(Pose estimation data)
● ● ● ● ● ● ●
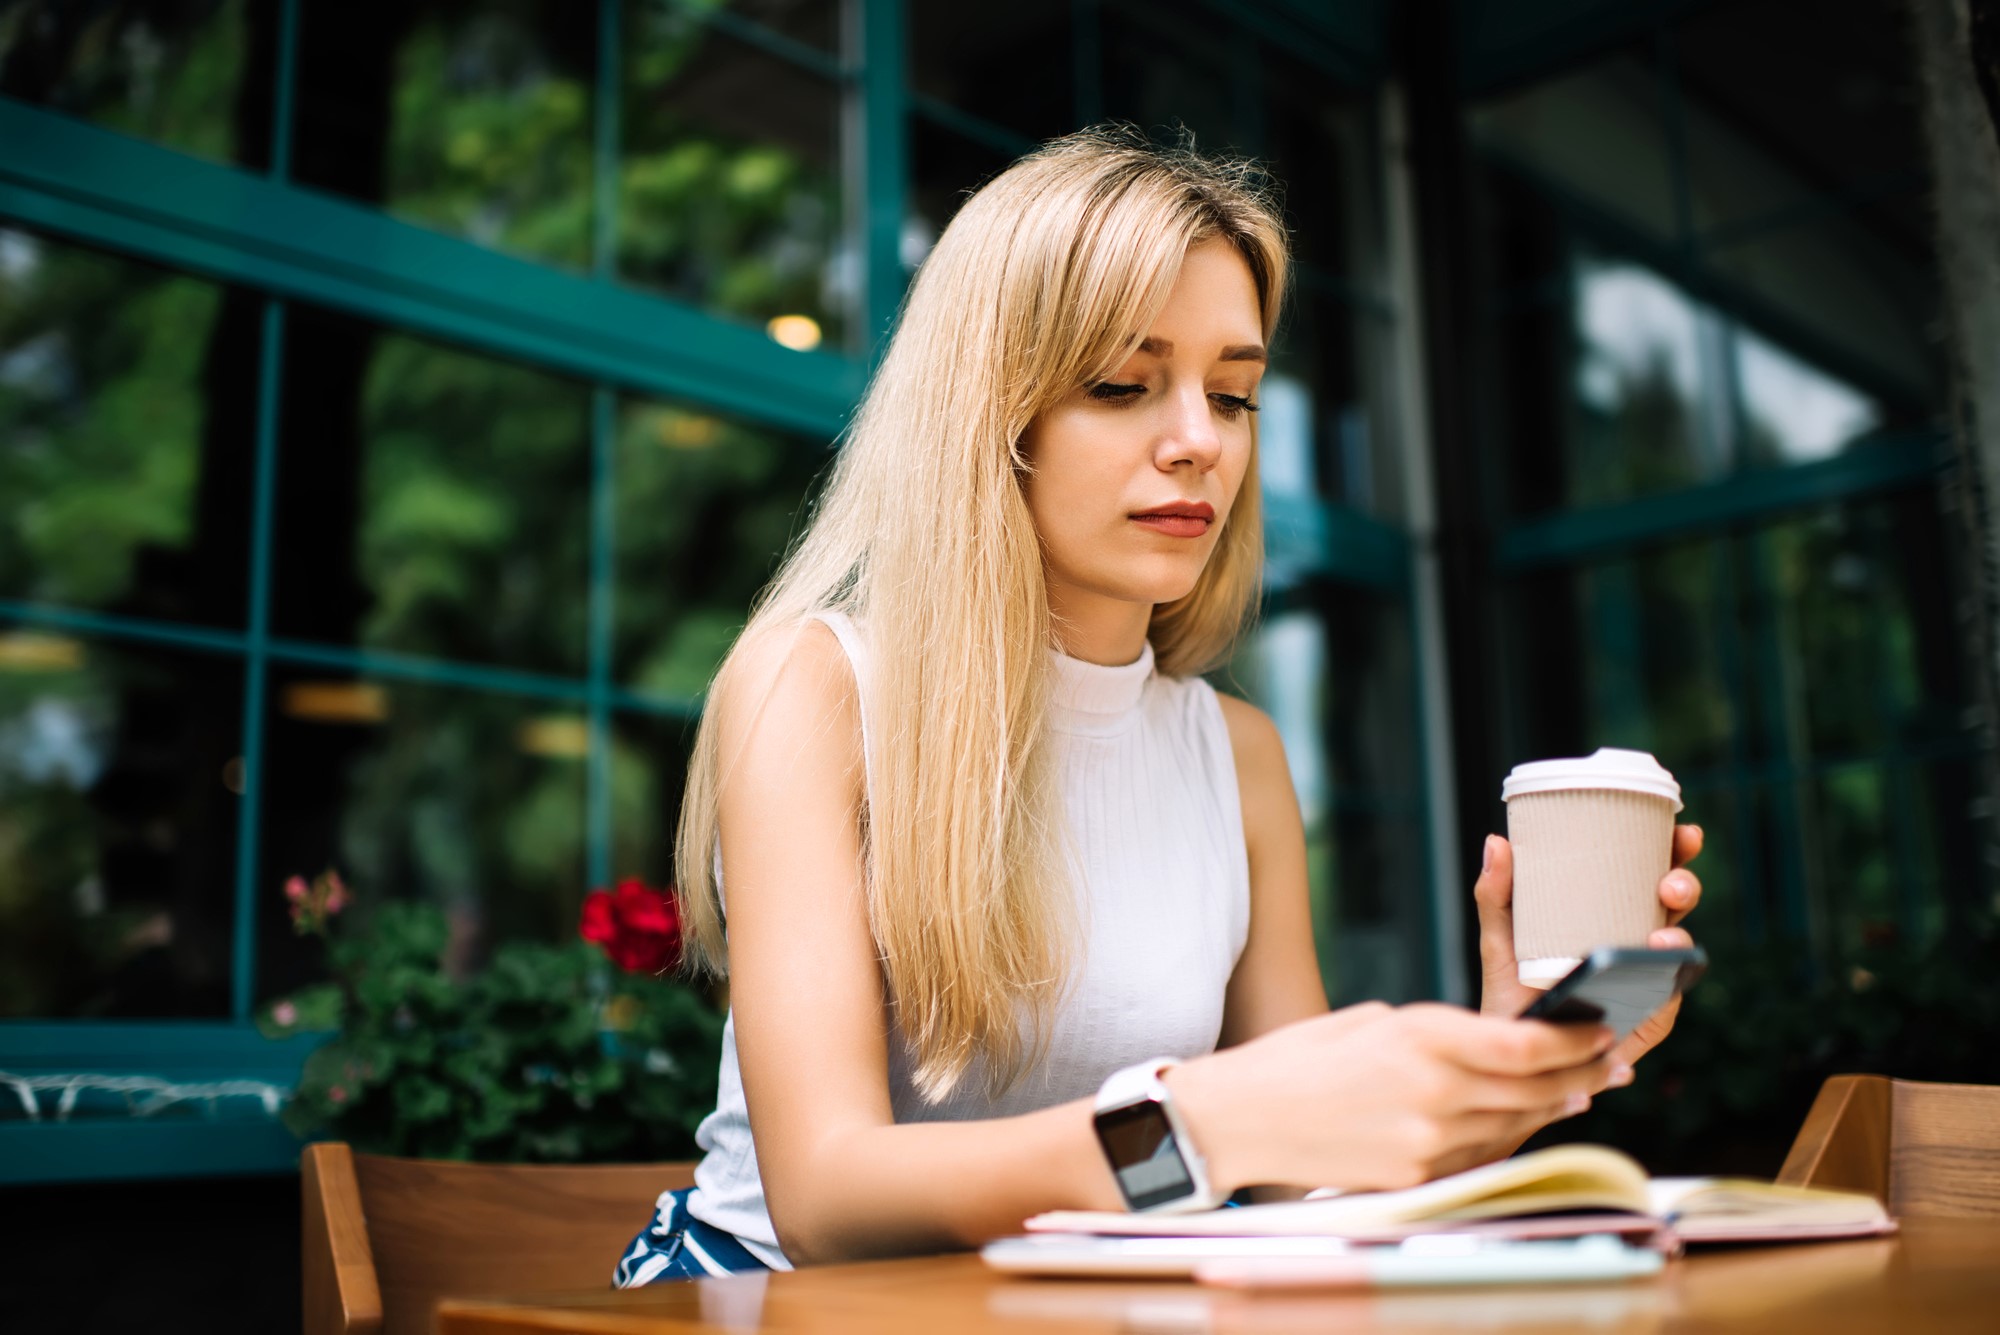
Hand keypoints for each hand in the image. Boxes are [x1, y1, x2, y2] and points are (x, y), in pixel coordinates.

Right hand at [1170, 1002, 1616, 1193]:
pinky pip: (1482, 1154)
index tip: (1601, 1028)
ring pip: (1516, 1125)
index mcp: (1420, 1038)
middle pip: (1534, 1088)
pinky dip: (1510, 1135)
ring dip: (1554, 1106)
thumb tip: (1490, 1048)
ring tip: (1582, 1088)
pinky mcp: (1417, 1176)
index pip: (1526, 1045)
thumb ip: (1436, 1036)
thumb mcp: (1372, 1022)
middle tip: (1611, 1060)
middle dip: (1580, 1073)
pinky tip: (1524, 1120)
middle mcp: (1433, 1092)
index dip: (1575, 1040)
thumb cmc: (1298, 1058)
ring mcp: (1427, 1142)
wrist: (1242, 1119)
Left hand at [1473, 824, 1704, 1069]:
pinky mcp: (1647, 1015)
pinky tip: (1659, 973)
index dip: (1672, 849)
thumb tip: (1498, 841)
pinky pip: (1668, 998)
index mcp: (1608, 910)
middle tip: (1670, 884)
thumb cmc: (1510, 988)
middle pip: (1673, 904)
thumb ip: (1496, 894)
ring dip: (1680, 936)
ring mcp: (1643, 976)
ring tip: (1662, 934)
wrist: (1510, 1050)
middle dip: (1684, 885)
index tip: (1682, 831)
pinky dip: (1668, 984)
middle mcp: (1633, 938)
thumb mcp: (1500, 937)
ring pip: (1677, 948)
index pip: (1647, 872)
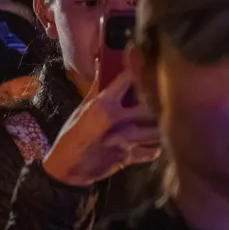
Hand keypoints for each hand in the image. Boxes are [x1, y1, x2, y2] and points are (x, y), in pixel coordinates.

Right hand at [40, 71, 160, 186]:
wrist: (67, 166)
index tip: (143, 71)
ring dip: (159, 125)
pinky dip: (155, 147)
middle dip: (156, 101)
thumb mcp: (82, 109)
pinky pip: (153, 151)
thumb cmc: (72, 134)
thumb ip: (97, 89)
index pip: (128, 80)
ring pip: (156, 129)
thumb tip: (101, 63)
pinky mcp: (130, 157)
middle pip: (150, 105)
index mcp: (104, 104)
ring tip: (160, 120)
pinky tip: (152, 142)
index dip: (137, 73)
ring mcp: (126, 140)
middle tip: (160, 98)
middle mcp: (118, 120)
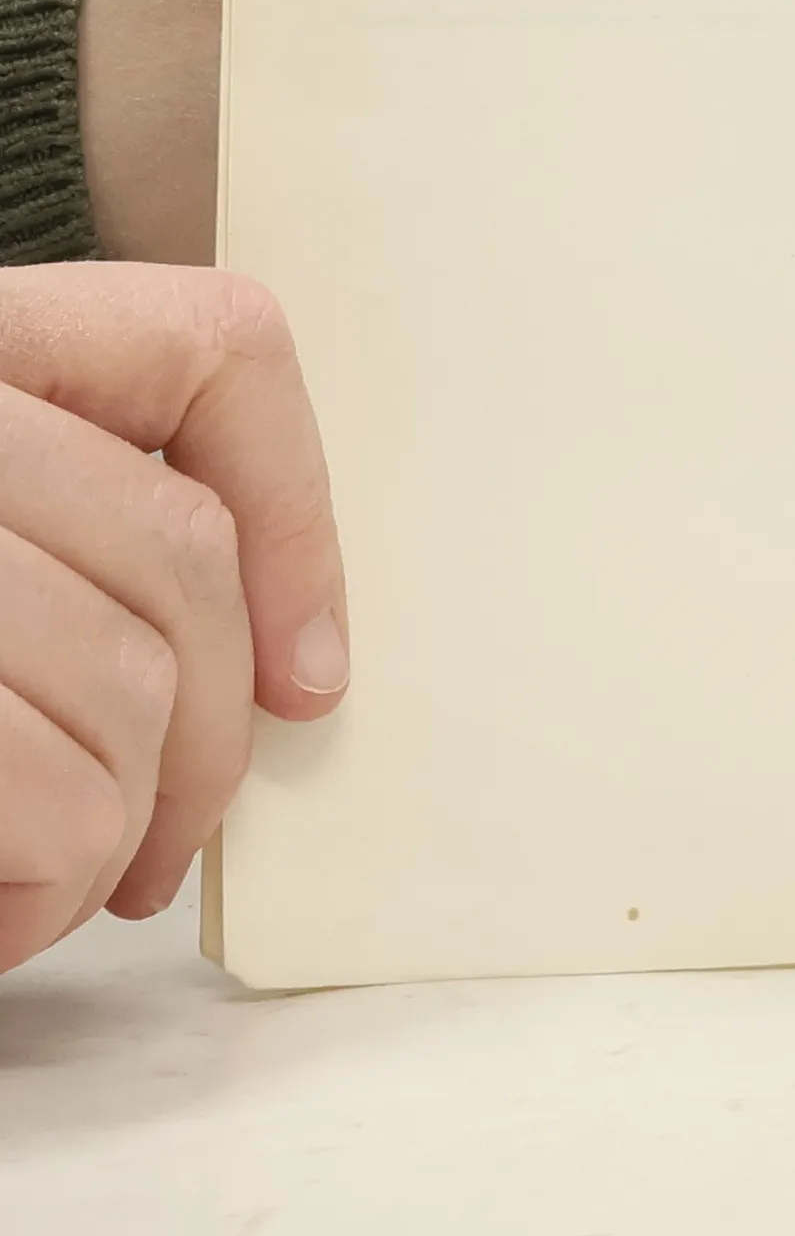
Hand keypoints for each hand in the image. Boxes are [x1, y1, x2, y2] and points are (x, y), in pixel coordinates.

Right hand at [0, 265, 346, 972]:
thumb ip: (68, 542)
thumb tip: (291, 660)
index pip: (211, 348)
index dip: (299, 508)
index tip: (307, 663)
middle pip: (179, 554)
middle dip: (207, 736)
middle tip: (165, 840)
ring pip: (123, 686)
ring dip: (119, 830)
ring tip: (56, 884)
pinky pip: (48, 792)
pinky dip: (46, 888)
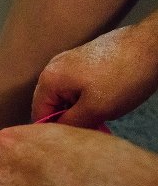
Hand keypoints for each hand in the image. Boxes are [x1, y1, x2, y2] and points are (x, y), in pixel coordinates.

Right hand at [32, 23, 157, 127]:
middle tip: (90, 127)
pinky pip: (77, 85)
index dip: (54, 131)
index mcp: (49, 78)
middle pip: (51, 104)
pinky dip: (87, 96)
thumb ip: (69, 124)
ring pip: (66, 96)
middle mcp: (53, 67)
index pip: (38, 114)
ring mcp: (69, 61)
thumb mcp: (95, 110)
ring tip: (101, 113)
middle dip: (68, 118)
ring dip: (80, 108)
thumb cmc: (124, 76)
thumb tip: (56, 134)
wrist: (152, 46)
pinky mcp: (84, 58)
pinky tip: (106, 99)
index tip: (73, 139)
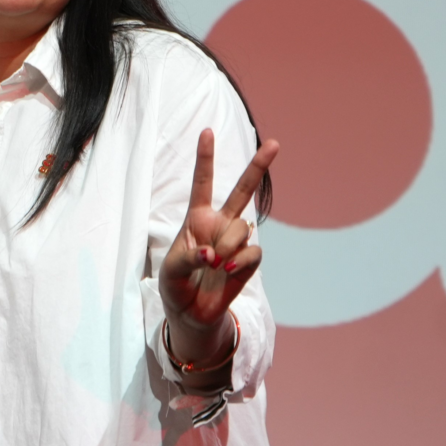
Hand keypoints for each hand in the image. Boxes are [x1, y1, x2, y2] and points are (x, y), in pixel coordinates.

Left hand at [159, 129, 281, 362]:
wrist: (192, 313)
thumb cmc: (176, 286)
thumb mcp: (170, 271)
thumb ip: (188, 258)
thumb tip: (213, 255)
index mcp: (197, 218)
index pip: (203, 184)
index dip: (205, 159)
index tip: (206, 132)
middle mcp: (220, 224)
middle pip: (242, 190)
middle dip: (258, 166)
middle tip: (275, 143)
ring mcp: (236, 241)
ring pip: (241, 229)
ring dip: (226, 247)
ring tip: (213, 264)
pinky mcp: (249, 260)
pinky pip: (252, 251)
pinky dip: (240, 261)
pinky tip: (227, 270)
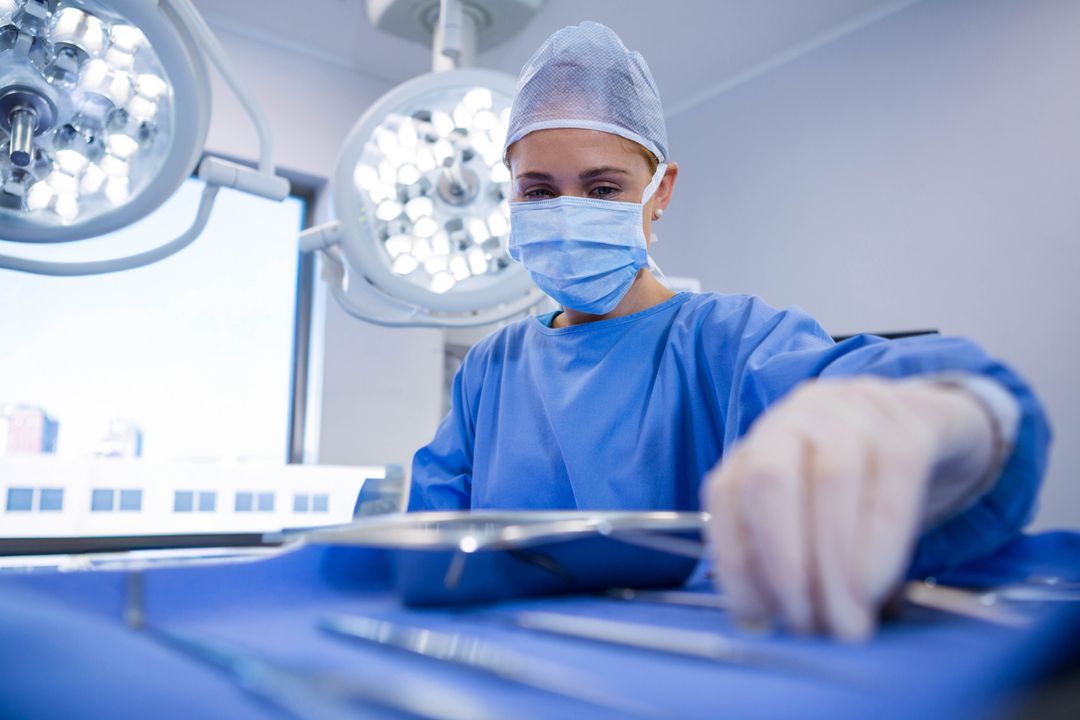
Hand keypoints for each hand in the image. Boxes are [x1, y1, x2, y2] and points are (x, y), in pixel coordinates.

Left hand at [702, 376, 995, 639]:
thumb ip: (786, 554)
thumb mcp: (814, 513)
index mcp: (762, 444)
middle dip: (783, 563)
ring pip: (832, 480)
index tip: (756, 619)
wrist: (935, 426)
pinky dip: (881, 541)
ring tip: (846, 621)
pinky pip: (895, 480)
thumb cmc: (864, 485)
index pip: (727, 493)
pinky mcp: (915, 424)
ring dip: (834, 565)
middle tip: (806, 625)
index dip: (733, 561)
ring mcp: (855, 414)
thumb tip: (763, 619)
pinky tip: (876, 587)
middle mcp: (798, 420)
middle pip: (771, 481)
● ● ● ● ● ● ●
» **EXERCISE AIM**
Reproduce, word for word, only the lines in the records above from the line with "middle mcp: (1433, 1092)" through the line with "ring dip: (159, 125)", including both ends; omit the pictures.

» **RESPONSE BOX**
middle mcp: (1433, 1092)
index dip: (1575, 1040)
thumb cmc: (1298, 1058)
ring mcp: (1427, 1142)
wrist: (1242, 1119)
Left hand at [1473, 824, 1704, 1069]:
pinky mcp: (1647, 1015)
pinky tip: (1659, 973)
index dip: (1672, 849)
thumb tip: (1498, 841)
pinky pip: (1668, 998)
index mcp: (1608, 910)
middle tip: (1670, 884)
thumb cmc: (1510, 988)
middle pip: (1673, 904)
thumb ip: (1496, 894)
ring dip: (1680, 936)
ring mcp: (1643, 976)
ring tip: (1662, 934)
wrist: (1510, 1050)
middle dip: (1684, 885)
index tip: (1682, 831)
pinky dip: (1668, 984)
middle mcp: (1633, 938)
thumb mcp: (1500, 937)
ring pip: (1677, 948)
index pip: (1647, 872)
Hand keypoints for each hand in the image. Boxes are [x1, y1, x2, y2] and points are (x, y), in pixel coordinates.

Right hand at [40, 71, 160, 186]:
wrist: (67, 166)
index tip: (143, 71)
ring dip: (159, 125)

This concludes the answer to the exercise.